Chavez, who will be sworn in Wednesday to a third term that runs through 2013, also said he wanted a constitutional amendment to eliminate the autonomy of the Central Bank and would soon ask the National Assembly, solidly controlled by his allies, to give him greater powers to legislate by presidential decree.
I think what is happening in Venezuela is worth watching closely as a case study in the difficulties of bringing a capitalist economy under democratic control so that it can serve the needs of the still poor majority of humanity.
Critics of Chavez will undoubtedly be quick to attack these moves as evidence of his dictatorial ambitions, and the reference to expanded powers to rule by decree is troubling (though I think it prudent to reserve judgement until we know the specifics, which we probably won't get from CNN). We can rehash those arguments here if we wish. But what I'm really interested in is a discussion of what it means to try to carry out a transition to a socialist society by democratic means in the context of powerful hostile international forces, in this case the United States, seeking every opportunity to sabotage such a dangerous example to the rest of the world.

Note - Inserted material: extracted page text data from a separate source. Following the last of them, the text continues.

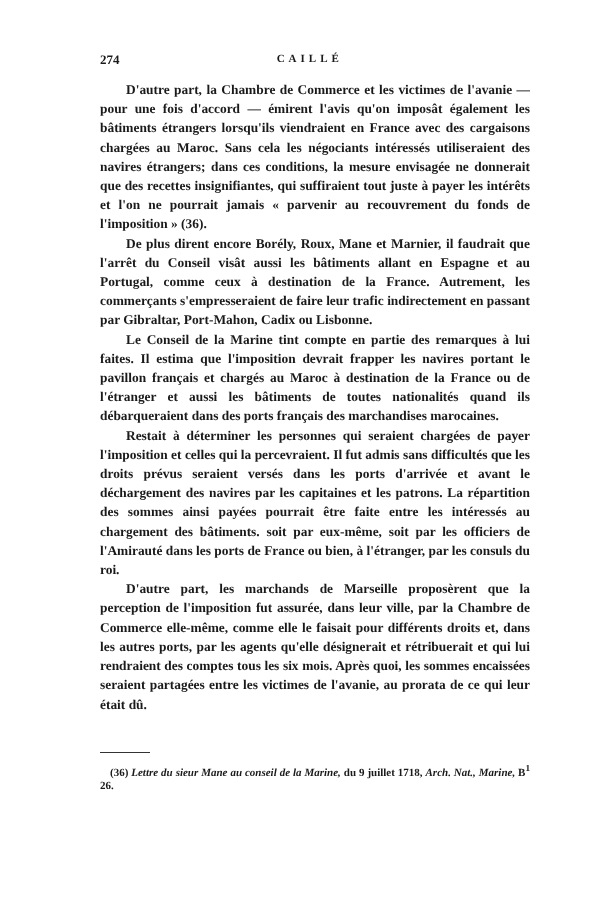274 CAILLÉ
D'autre part, la Chambre de Commerce et les victimes de l'avanie — pour une fois d'accord — émirent l'avis qu'on imposât également les bâtiments étrangers lorsqu'ils viendraient en France avec des cargaisons chargées au Maroc. Sans cela les négociants intéressés utiliseraient des navires étrangers; dans ces conditions, la mesure envisagée ne donnerait que des recettes insignifiantes, qui suffiraient tout juste à payer les intérêts et l'on ne pourrait jamais « parvenir au recouvrement du fonds de l'imposition » (36).
De plus dirent encore Borély, Roux, Mane et Marnier, il faudrait que l'arrêt du Conseil visât aussi les bâtiments allant en Espagne et au Portugal, comme ceux à destination de la France. Autrement, les commerçants s'empresseraient de faire leur trafic indirectement en passant par Gibraltar, Port-Mahon, Cadix ou Lisbonne.
Le Conseil de la Marine tint compte en partie des remarques à lui faites. Il estima que l'imposition devrait frapper les navires portant le pavillon français et chargés au Maroc à destination de la France ou de l'étranger et aussi les bâtiments de toutes nationalités quand ils débarqueraient dans des ports français des marchandises marocaines.
Restait à déterminer les personnes qui seraient chargées de payer l'imposition et celles qui la percevraient. Il fut admis sans difficultés que les droits prévus seraient versés dans les ports d'arrivée et avant le déchargement des navires par les capitaines et les patrons. La répartition des sommes ainsi payées pourrait être faite entre les intéressés au chargement des bâtiments. soit par eux-même, soit par les officiers de l'Amirauté dans les ports de France ou bien, à l'étranger, par les consuls du roi.
D'autre part, les marchands de Marseille proposèrent que la perception de l'imposition fut assurée, dans leur ville, par la Chambre de Commerce elle-même, comme elle le faisait pour différents droits et, dans les autres ports, par les agents qu'elle désignerait et rétribuerait et qui lui rendraient des comptes tous les six mois. Après quoi, les sommes encaissées seraient partagées entre les victimes de l'avanie, au prorata de ce qui leur était dû.
(36) Lettre du sieur Mane au conseil de la Marine, du 9 juillet 1718, Arch. Nat., Marine, B<sup>1</sup> 26.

Leaving aside, if we can, the merits of a socialist economy as an objective, the Venezuelan people have democratically elected (several times now) a government explicitly committed to such an objective. My question is what does Venezuela tell us about how this can be carried out while
- maintaining democratic rights
AND
- defending the process against the powerful anti-democratic forces (U.S. imperialism, the Venezuelan oligarchy and its anxious middle-class "allies," that are determined to sabotage it.